In the last experiment, we go back to the enhanced full dataset (ie. includes the target score tTP and the 26 lipoproteins) and perform covariate projection. Age, sex and the target projection score tTP will be used as covariates.

full_dataset_adjustment <- mvpa::perform_covariate_projection(X_aug = enhanced_standardized_dataset,
                                                              covariates = c('Age', 'Sex', 'tTP'),
                                                              standardize = TRUE)

full_dataset_adjusted <- mvpa::remove_variables(data = full_dataset_adjustment$residual_variance_df,
                                                vars_to_remove = c('Age', 'Sex', 'tTP'))

# Reorder variables for plotting
figure_5_dataset <- full_dataset_adjusted[c('HOMA_IR', adiposity_values, lipoproteins, PA_values)]

After the adjustment, PLS-R is performed.

# PLS-R
# Response: HOMA_IR
# Explanatory variables: Adiposity values, PA values, lipoproteins
#                        after adjustment for age, sex and the lipoprotein target component
# Optimal number of components: 3
set.seed(55)
figure_5_result <- mvpa::perform_mc_pls_tp(data = figure_5_dataset,
                                           response = 'HOMA_IR',
                                           mc_resampling = TRUE,
                                           nr_components = 8,
                                           nr_repetitions = 1000,
                                           cal_ratio = 0.5,
                                           validation_threshold = 0.5,
                                           standardize = FALSE)

# Optimal number of components
figure_5_result$A_optimal

# Normalize the explained variance in the response, using the percent of the remaining variance after the adjustment
# (-> V(HOMA_IR)a = 74.3%, adjusted for age, sex and the lipoproteins which are represented by the target score tTP)
figure_5_explained_variance_normalized <- sum(figure_5_result$explained_variance_in_y) * table_2['Age, sex and lipoproteins', 'V(HOMA_IR)a']

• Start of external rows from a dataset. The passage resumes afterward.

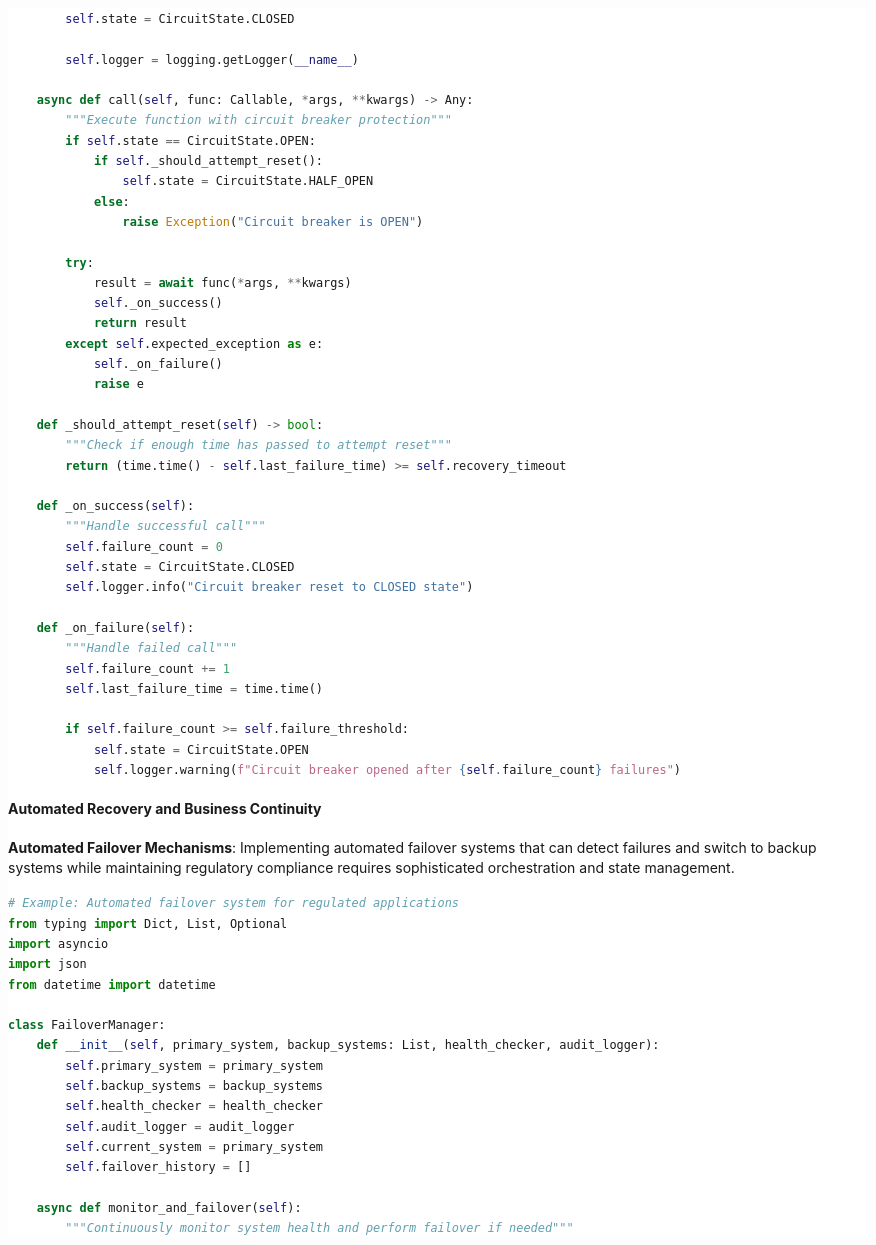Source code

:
 ```python
        self.state = CircuitState.CLOSED
        
        self.logger = logging.getLogger(__name__)
    
    async def call(self, func: Callable, *args, **kwargs) -> Any:
        """Execute function with circuit breaker protection"""
        if self.state == CircuitState.OPEN:
            if self._should_attempt_reset():
                self.state = CircuitState.HALF_OPEN
            else:
                raise Exception("Circuit breaker is OPEN")
        
        try:
            result = await func(*args, **kwargs)
            self._on_success()
            return result
        except self.expected_exception as e:
            self._on_failure()
            raise e
    
    def _should_attempt_reset(self) -> bool:
        """Check if enough time has passed to attempt reset"""
        return (time.time() - self.last_failure_time) >= self.recovery_timeout
    
    def _on_success(self):
        """Handle successful call"""
        self.failure_count = 0
        self.state = CircuitState.CLOSED
        self.logger.info("Circuit breaker reset to CLOSED state")
    
    def _on_failure(self):
        """Handle failed call"""
        self.failure_count += 1
        self.last_failure_time = time.time()
        
        if self.failure_count >= self.failure_threshold:
            self.state = CircuitState.OPEN
            self.logger.warning(f"Circuit breaker opened after {self.failure_count} failures")
```

#### Automated Recovery and Business Continuity

**Automated Failover Mechanisms**: Implementing automated failover systems that can detect failures and switch to backup systems while maintaining regulatory compliance requires sophisticated orchestration and state management.

```python
# Example: Automated failover system for regulated applications
from typing import Dict, List, Optional
import asyncio
import json
from datetime import datetime

class FailoverManager:
    def __init__(self, primary_system, backup_systems: List, health_checker, audit_logger):
        self.primary_system = primary_system
        self.backup_systems = backup_systems
        self.health_checker = health_checker
        self.audit_logger = audit_logger
        self.current_system = primary_system
        self.failover_history = []
    
    async def monitor_and_failover(self):
        """Continuously monitor system health and perform failover if needed"""
```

# Selectivity fraction (SF) plot
figure_5 <- mvpa::plot_tp_value_mc(result_list = figure_5_result,
                                   tp_value_to_plot = 'selectivity_fraction',
                                   component = figure_5_result$A_optimal,
                                   confidence_limits = c(0.025, 0.975),
                                   rotate = TRUE)

explained_variance_lipoproteins <- mean(figure_5_result$target_projection_A_opt$explained_variance[lipoproteins, ]) * 100
explained_variance_PA <- mean(figure_5_result$target_projection_A_opt$explained_variance[PA_values, ]) * 100
explained_variance_adiposity <- mean(figure_5_result$target_projection_A_opt$explained_variance[adiposity_values, ]) * 100

Figure 5. The association patterns with data adjusted for age, sex and the lipoprotein target component associated to HOMA-IR and with the 26 lipoprotein features included as explanatory variables.